■ **Exercices à réaliser**
[a] Traduisez en anglais cette phrase du texte sur le dialogue national gabonais : « Environ 1000 recommandations ont été formulées par les 580 commissaires retenus pour la validation du rapport de synthèse des 38000 contributions citoyennes. »
[b] Répondez brièvement à ces questions sur le texte consacré au dialogue national gabonais :
(i) À qui le rapport final a-t-il été remis ?
(ii) Combien de contributions citoyennes le rapport de synthèse réunit-il ?
(iii) Quelle recommandation figure en bonne place parmi celles qui ont été formulées ?
[c] Poursuivez la rédaction du texte sur le dialogue national gabonais à la suite de sa dernière phrase.

■ **Texte du document**
Gabon: Les partis politiques sont en principe suspendus depuis le 30 Août 2023

Le dialogue national inclusif débuté le 02 avril 2023, s'est achevé le 30 du même mois, avec la cérémonie de remise du rapport final au Président de la Transition, Chef de l'État. Environ 1000 recommandations ont été formulées par les 580 commissaires retenus pour la validation du rapport de synthèse des 38000 contributions citoyennes. Parmi ces recommandations, figure en bonne place la suspension de l'activité des partis politiques jusqu'à droit connu sur les nouvelles conditions de création de ces personnes morales à vocation politique. Cette recommandation défonce en réalité une porte entrouverte, car les partis politiques sont en principe suspendus depuis le 30 Août 2023.

■ **Matériel fourni**
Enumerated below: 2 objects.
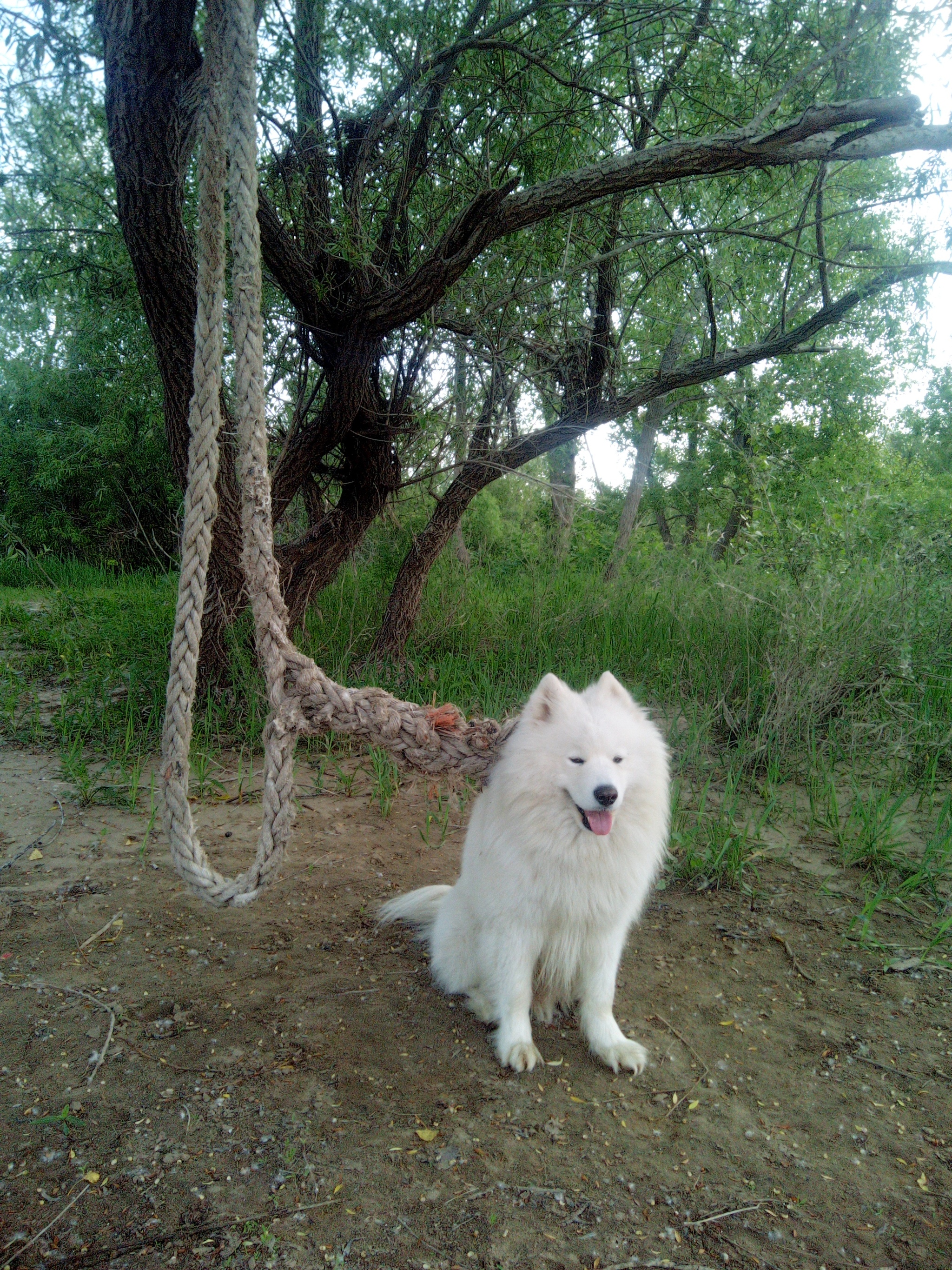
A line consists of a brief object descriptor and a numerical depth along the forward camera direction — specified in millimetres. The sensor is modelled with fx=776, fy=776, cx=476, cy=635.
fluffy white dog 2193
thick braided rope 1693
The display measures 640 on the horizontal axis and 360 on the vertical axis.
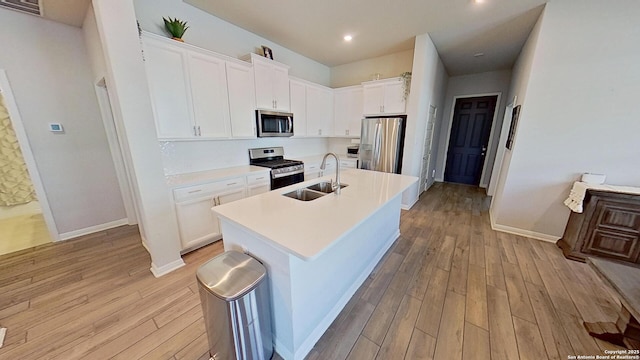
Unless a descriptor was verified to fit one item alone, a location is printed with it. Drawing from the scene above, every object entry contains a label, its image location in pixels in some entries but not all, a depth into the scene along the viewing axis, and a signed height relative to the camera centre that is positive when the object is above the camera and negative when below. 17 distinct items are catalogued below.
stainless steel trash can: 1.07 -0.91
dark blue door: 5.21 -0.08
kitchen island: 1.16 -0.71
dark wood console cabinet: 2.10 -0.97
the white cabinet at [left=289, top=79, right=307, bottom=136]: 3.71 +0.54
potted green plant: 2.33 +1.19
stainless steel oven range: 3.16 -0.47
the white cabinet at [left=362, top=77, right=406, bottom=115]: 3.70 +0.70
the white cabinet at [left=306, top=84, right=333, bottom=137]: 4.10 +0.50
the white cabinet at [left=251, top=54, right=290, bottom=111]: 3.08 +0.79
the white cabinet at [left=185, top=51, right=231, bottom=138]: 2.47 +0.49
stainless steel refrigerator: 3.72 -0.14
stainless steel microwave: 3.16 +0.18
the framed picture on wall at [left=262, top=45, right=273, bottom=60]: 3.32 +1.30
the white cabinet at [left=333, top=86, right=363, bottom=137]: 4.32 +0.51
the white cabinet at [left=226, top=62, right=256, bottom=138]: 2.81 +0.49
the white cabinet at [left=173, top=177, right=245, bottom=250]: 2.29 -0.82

■ **Réponses par numéro**
[a] About 1,000 recommendations were made by the 580 commissioners selected to validate the summary report of the 38,000 citizen contributions.

[b]
(i) Au Président de la Transition, Chef de l'État.
(ii) 38000 contributions citoyennes.
(iii) La suspension de l'activité des partis politiques jusqu'à droit connu sur les nouvelles conditions de création de ces personnes morales à vocation politique.

[c]
En effet, depuis cette date, le Gabon est passé d'une République souveraine et démocratique, à un régime militaire d'exception appelé « Transition militaire » ou simplement « Transition ». La « Transition » est une période d'exception, qui sépare deux ordres constitutionnels. Elle est le moment de passage d'un ordre constitutionnel ancien (constitution du 26 mars 1991 et ses différentes modifications), à un nouvel ordre constitutionnel (la constitution en cours d'élaboration). Elle est alors une période de rupture constitutionnelle ou d'absence de constitution. Il ne peut avoir de constitution qui vaille en période de transition, sinon nous ne serions plus en régime d'exception. La seule constitution de la transition est la « Charte de la transition ».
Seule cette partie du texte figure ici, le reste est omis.